* [Exercise goal]: Search the records below for the word "significant". Copy each line where it occurs.

Task material: Begin

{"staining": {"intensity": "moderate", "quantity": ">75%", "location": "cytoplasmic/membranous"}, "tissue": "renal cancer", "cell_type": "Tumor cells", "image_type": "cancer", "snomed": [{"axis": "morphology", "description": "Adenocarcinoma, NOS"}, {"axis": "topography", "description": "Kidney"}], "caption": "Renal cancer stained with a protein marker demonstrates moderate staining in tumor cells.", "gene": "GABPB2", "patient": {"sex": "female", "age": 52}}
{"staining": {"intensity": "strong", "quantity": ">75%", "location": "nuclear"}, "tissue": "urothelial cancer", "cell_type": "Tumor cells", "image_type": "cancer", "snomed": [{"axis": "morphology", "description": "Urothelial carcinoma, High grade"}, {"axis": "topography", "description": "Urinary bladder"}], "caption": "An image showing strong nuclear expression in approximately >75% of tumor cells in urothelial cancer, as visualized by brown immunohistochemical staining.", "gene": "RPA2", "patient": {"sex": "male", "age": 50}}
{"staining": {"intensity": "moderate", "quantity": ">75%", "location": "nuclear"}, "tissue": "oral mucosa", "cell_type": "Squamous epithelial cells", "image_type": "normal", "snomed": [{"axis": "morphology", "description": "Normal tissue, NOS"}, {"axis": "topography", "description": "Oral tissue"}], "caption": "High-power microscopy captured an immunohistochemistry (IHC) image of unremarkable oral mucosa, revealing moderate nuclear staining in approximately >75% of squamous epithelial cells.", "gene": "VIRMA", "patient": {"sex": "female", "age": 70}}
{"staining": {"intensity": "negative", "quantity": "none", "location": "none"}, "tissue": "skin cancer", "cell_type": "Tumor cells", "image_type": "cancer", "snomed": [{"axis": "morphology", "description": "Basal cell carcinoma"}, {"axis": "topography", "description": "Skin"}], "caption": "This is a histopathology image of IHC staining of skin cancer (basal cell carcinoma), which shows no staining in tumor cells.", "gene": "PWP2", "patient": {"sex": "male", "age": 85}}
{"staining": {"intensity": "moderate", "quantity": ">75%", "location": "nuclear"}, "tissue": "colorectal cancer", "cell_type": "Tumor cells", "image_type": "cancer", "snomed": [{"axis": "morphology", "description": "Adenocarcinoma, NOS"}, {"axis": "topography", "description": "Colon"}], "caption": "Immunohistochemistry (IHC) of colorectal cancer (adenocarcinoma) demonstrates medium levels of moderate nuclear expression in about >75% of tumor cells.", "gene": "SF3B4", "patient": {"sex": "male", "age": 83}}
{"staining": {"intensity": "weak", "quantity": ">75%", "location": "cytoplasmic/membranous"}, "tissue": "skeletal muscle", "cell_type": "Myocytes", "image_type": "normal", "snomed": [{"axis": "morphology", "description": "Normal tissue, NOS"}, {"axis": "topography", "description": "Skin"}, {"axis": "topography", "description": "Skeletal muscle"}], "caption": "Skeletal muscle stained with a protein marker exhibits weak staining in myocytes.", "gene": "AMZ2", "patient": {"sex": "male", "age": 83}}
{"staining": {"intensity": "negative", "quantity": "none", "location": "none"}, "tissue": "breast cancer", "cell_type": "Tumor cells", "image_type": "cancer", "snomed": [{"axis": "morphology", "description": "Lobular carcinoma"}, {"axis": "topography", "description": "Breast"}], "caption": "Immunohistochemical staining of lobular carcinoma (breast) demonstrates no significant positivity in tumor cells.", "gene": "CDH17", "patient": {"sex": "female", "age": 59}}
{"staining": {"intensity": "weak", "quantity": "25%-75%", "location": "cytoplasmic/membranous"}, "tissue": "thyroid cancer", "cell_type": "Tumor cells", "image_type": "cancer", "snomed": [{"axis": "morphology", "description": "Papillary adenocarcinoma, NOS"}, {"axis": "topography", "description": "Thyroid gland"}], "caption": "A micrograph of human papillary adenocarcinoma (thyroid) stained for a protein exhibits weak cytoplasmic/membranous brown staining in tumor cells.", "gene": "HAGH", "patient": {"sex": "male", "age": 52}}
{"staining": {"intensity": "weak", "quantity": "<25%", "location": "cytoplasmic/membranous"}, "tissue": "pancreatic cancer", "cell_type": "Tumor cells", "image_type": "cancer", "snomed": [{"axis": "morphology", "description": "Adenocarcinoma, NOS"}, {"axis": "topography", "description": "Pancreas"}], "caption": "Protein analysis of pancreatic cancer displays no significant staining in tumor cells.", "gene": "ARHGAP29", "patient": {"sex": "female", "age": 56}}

Task material: End

* [Solution to this problem]:
{"staining": {"intensity": "negative", "quantity": "none", "location": "none"}, "tissue": "breast cancer", "cell_type": "Tumor cells", "image_type": "cancer", "snomed": [{"axis": "morphology", "description": "Lobular carcinoma"}, {"axis": "topography", "description": "Breast"}], "caption": "Immunohistochemical staining of lobular carcinoma (breast) demonstrates no significant positivity in tumor cells.", "gene": "CDH17", "patient": {"sex": "female", "age": 59}}
{"staining": {"intensity": "weak", "quantity": "<25%", "location": "cytoplasmic/membranous"}, "tissue": "pancreatic cancer", "cell_type": "Tumor cells", "image_type": "cancer", "snomed": [{"axis": "morphology", "description": "Adenocarcinoma, NOS"}, {"axis": "topography", "description": "Pancreas"}], "caption": "Protein analysis of pancreatic cancer displays no significant staining in tumor cells.", "gene": "ARHGAP29", "patient": {"sex": "female", "age": 56}}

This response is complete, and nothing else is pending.